| INFORMATION SUPPLIED |
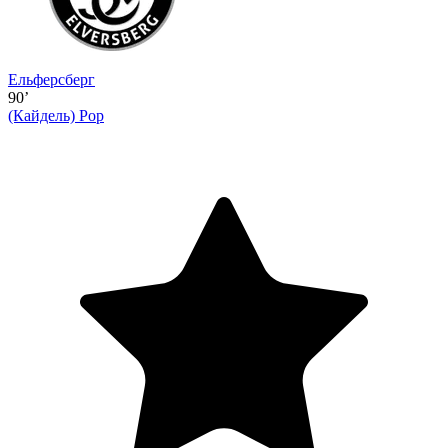
Ельферсберг
90’
(Кайдель)
Рор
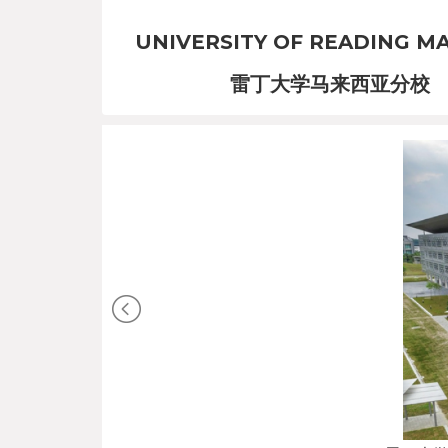
UNIVERSITY OF READING MA
雷丁大学马来西亚分校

| EXERCISE PROMPT |
Copy the text from all the items above word for word, leaving out the pictures.

| ANSWER TO THIS TASK |
Ельферсберг
90’
(Кайдель)
Рор
UNIVERSITY OF READING MA
雷丁大学马来西亚分校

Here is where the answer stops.